» What is needed
Repeat the entries exactly, and do not carry the pictures over.

+++ Given records

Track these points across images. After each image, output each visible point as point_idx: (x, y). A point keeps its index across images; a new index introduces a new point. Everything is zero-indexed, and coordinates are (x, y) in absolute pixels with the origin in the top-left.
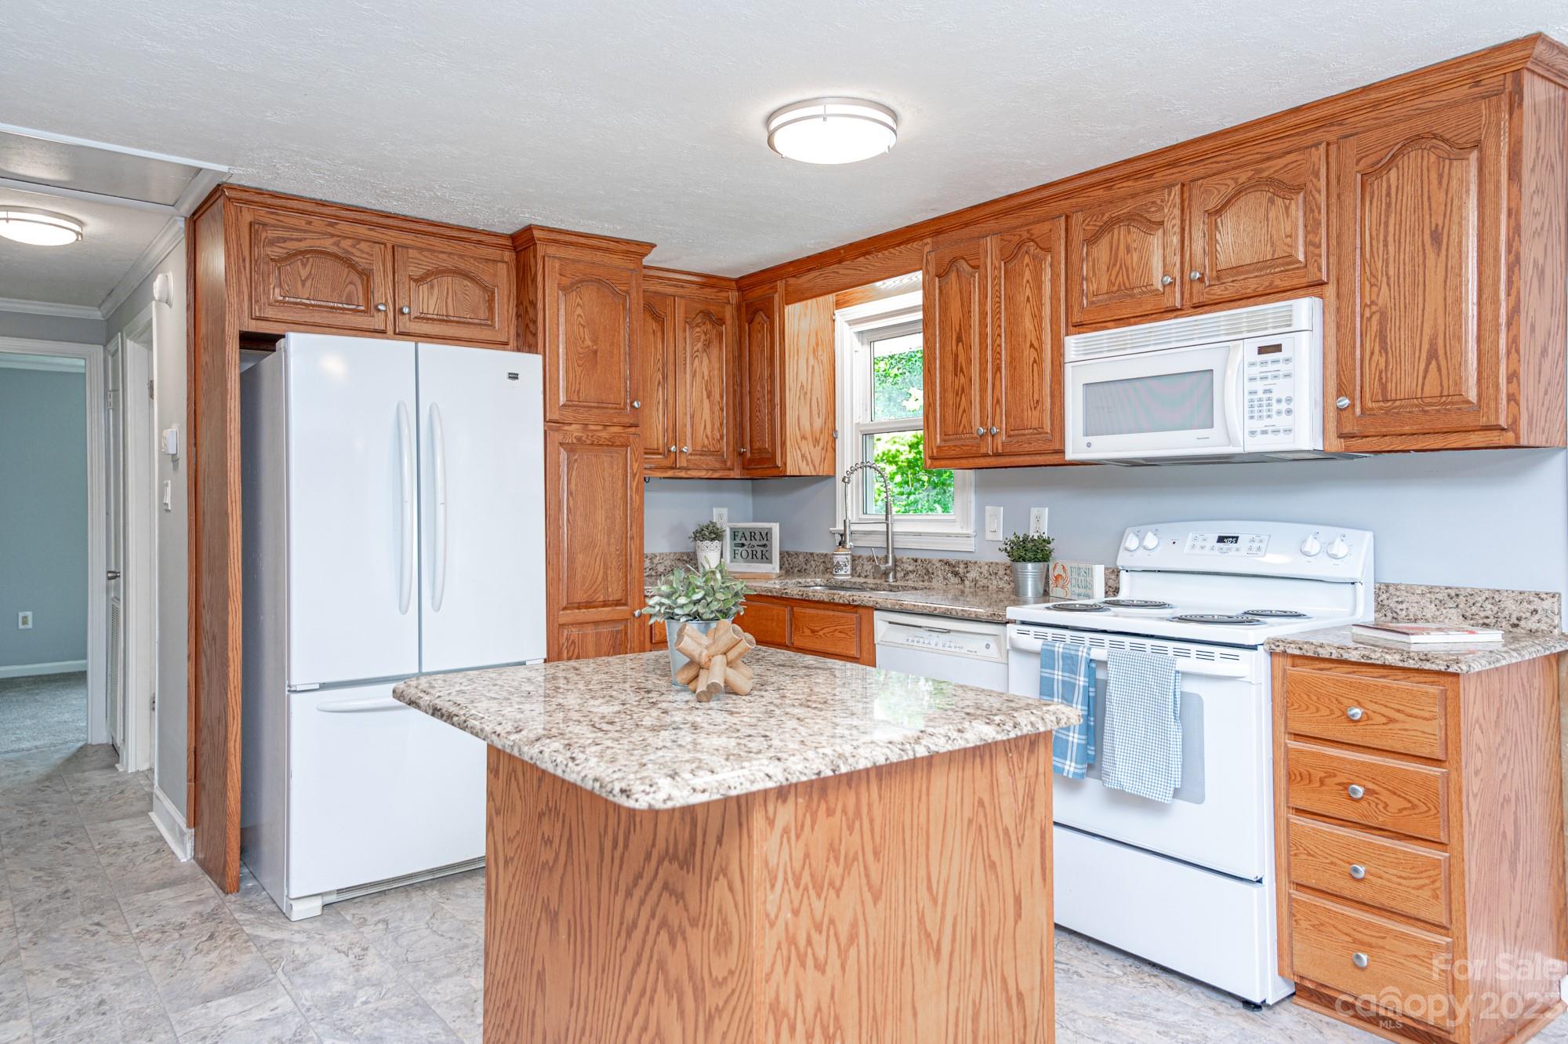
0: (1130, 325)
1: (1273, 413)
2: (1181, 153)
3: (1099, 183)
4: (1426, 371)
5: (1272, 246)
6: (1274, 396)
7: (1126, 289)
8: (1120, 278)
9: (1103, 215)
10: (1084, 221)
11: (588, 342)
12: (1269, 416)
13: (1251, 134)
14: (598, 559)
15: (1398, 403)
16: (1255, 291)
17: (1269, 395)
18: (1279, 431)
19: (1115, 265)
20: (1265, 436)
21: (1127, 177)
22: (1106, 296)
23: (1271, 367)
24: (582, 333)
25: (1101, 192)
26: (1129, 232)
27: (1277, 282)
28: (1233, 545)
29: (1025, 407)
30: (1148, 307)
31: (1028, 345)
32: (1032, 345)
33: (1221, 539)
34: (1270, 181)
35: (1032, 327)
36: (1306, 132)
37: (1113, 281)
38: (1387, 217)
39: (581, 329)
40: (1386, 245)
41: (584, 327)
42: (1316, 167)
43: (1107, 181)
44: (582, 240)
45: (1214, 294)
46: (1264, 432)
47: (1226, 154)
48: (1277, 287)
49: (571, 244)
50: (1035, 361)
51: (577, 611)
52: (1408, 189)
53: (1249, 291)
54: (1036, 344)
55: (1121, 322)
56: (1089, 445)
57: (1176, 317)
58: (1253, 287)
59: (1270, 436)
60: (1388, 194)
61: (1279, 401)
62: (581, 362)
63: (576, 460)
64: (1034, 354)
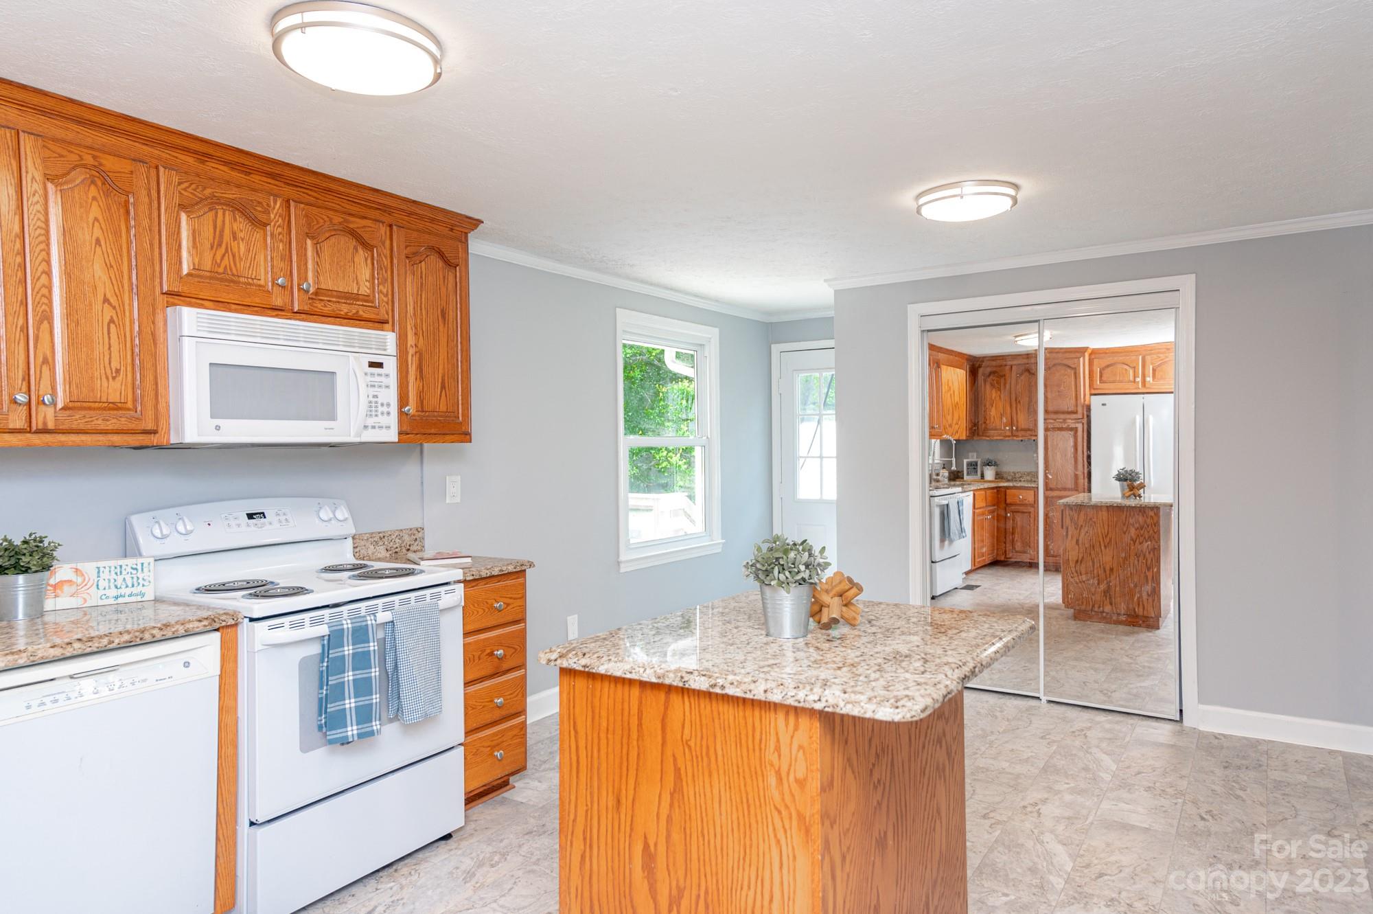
0: (230, 310)
1: (379, 413)
2: (287, 172)
3: (196, 152)
4: (441, 396)
5: (357, 283)
6: (380, 400)
7: (233, 275)
8: (226, 261)
9: (205, 188)
10: (180, 184)
12: (376, 416)
13: (342, 189)
15: (427, 414)
16: (346, 313)
17: (376, 400)
18: (382, 427)
19: (220, 245)
20: (373, 430)
21: (226, 163)
22: (208, 274)
23: (377, 379)
25: (191, 160)
26: (235, 220)
27: (361, 313)
28: (263, 520)
29: (97, 374)
30: (257, 300)
31: (100, 298)
32: (106, 300)
33: (250, 516)
34: (353, 234)
35: (105, 278)
36: (371, 208)
37: (218, 261)
38: (421, 291)
40: (421, 310)
42: (383, 238)
43: (204, 154)
45: (316, 307)
46: (374, 427)
47: (315, 192)
48: (361, 316)
50: (112, 321)
52: (430, 278)
53: (342, 313)
54: (113, 300)
55: (221, 304)
56: (218, 428)
57: (276, 316)
58: (346, 311)
59: (377, 430)
60: (421, 277)
61: (382, 405)
64: (108, 313)
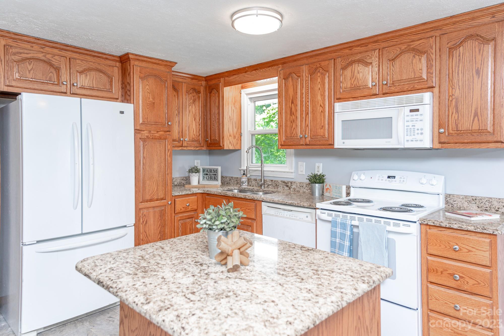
0: (358, 100)
1: (416, 134)
2: (379, 38)
3: (347, 48)
4: (473, 120)
5: (414, 73)
6: (416, 128)
7: (358, 87)
8: (355, 83)
9: (349, 59)
10: (341, 61)
11: (151, 99)
12: (414, 135)
13: (407, 32)
14: (155, 183)
15: (462, 132)
16: (407, 89)
17: (414, 127)
18: (418, 141)
19: (353, 78)
21: (358, 46)
22: (350, 89)
23: (415, 117)
24: (148, 96)
25: (347, 51)
26: (359, 66)
27: (416, 86)
28: (393, 179)
29: (318, 128)
30: (366, 94)
31: (319, 105)
32: (321, 106)
33: (389, 177)
34: (414, 50)
35: (321, 99)
36: (427, 32)
37: (352, 83)
38: (459, 64)
39: (148, 94)
40: (458, 74)
41: (149, 93)
42: (432, 45)
43: (350, 47)
44: (149, 60)
45: (392, 90)
46: (412, 141)
47: (396, 39)
48: (416, 88)
49: (144, 61)
50: (322, 111)
51: (146, 203)
52: (467, 54)
53: (405, 89)
54: (322, 105)
55: (355, 98)
56: (344, 143)
57: (376, 97)
58: (407, 87)
59: (414, 142)
60: (459, 56)
61: (418, 129)
62: (148, 107)
63: (146, 145)
64: (321, 109)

++++++

» Response area
Track these points across images. After each image, output each visible point as point_idx: (x, y). A point keeps its index across images; a new index introduces a new point. Everything is zero-indexed, and coordinates are (x, y) in absolute pixels with the origin in the top-left.
0: (1130, 325)
1: (1273, 413)
2: (1181, 153)
3: (1099, 183)
4: (1426, 371)
5: (1272, 246)
6: (1274, 396)
7: (1126, 289)
8: (1120, 278)
9: (1103, 215)
10: (1084, 221)
11: (588, 342)
12: (1269, 416)
13: (1251, 134)
14: (598, 559)
15: (1398, 403)
16: (1255, 291)
17: (1269, 395)
18: (1279, 431)
19: (1115, 265)
20: (1265, 436)
21: (1127, 177)
22: (1106, 296)
23: (1271, 367)
24: (582, 333)
25: (1101, 192)
26: (1129, 232)
27: (1277, 282)
28: (1233, 545)
29: (1025, 407)
30: (1148, 307)
31: (1028, 345)
32: (1032, 345)
33: (1221, 539)
34: (1270, 181)
35: (1032, 327)
36: (1306, 132)
37: (1113, 281)
38: (1387, 217)
39: (581, 329)
40: (1386, 245)
41: (584, 327)
42: (1316, 167)
43: (1107, 181)
44: (582, 240)
45: (1214, 294)
46: (1264, 432)
47: (1226, 154)
48: (1277, 287)
49: (571, 244)
50: (1035, 361)
51: (577, 611)
52: (1408, 189)
53: (1249, 291)
54: (1036, 344)
55: (1121, 322)
56: (1089, 445)
57: (1176, 317)
58: (1253, 287)
59: (1270, 436)
60: (1388, 194)
61: (1279, 401)
62: (581, 362)
63: (576, 460)
64: (1034, 354)
0: (230, 310)
1: (379, 413)
2: (287, 172)
3: (196, 152)
4: (441, 396)
5: (357, 283)
6: (380, 400)
7: (233, 275)
8: (226, 261)
9: (205, 188)
10: (180, 184)
12: (376, 416)
13: (342, 189)
15: (427, 414)
16: (346, 313)
17: (376, 400)
18: (382, 427)
19: (220, 245)
20: (373, 430)
21: (226, 163)
22: (208, 274)
23: (377, 379)
25: (191, 160)
26: (235, 220)
27: (361, 313)
28: (263, 520)
29: (97, 374)
30: (257, 300)
31: (100, 298)
32: (106, 300)
33: (250, 516)
34: (353, 234)
35: (105, 278)
36: (371, 208)
37: (218, 261)
38: (421, 291)
40: (421, 310)
42: (383, 238)
43: (204, 154)
45: (316, 307)
46: (374, 427)
47: (315, 192)
48: (361, 316)
50: (112, 321)
52: (430, 278)
53: (342, 313)
54: (113, 300)
55: (221, 304)
56: (218, 428)
57: (276, 316)
58: (346, 311)
59: (377, 430)
60: (421, 277)
61: (382, 405)
64: (108, 313)
0: (358, 100)
1: (416, 134)
2: (379, 38)
3: (347, 48)
4: (473, 120)
5: (414, 73)
6: (416, 128)
7: (358, 87)
8: (355, 83)
9: (349, 59)
10: (341, 61)
11: (151, 99)
12: (414, 135)
13: (407, 32)
14: (155, 183)
15: (462, 132)
16: (407, 89)
17: (414, 127)
18: (418, 141)
19: (353, 78)
21: (358, 46)
22: (350, 89)
23: (415, 117)
24: (148, 96)
25: (347, 51)
26: (359, 66)
27: (416, 86)
28: (393, 179)
29: (318, 128)
30: (366, 94)
31: (319, 105)
32: (321, 106)
33: (389, 177)
34: (414, 50)
35: (321, 99)
36: (427, 32)
37: (352, 83)
38: (459, 64)
39: (148, 94)
40: (458, 74)
41: (149, 93)
42: (432, 45)
43: (350, 47)
44: (149, 60)
45: (392, 90)
46: (412, 141)
47: (396, 39)
48: (416, 88)
49: (144, 61)
50: (322, 111)
51: (146, 203)
52: (467, 54)
53: (405, 89)
54: (322, 105)
55: (355, 98)
56: (344, 143)
57: (376, 97)
58: (407, 87)
59: (414, 142)
60: (459, 56)
61: (418, 129)
62: (148, 107)
63: (146, 145)
64: (321, 109)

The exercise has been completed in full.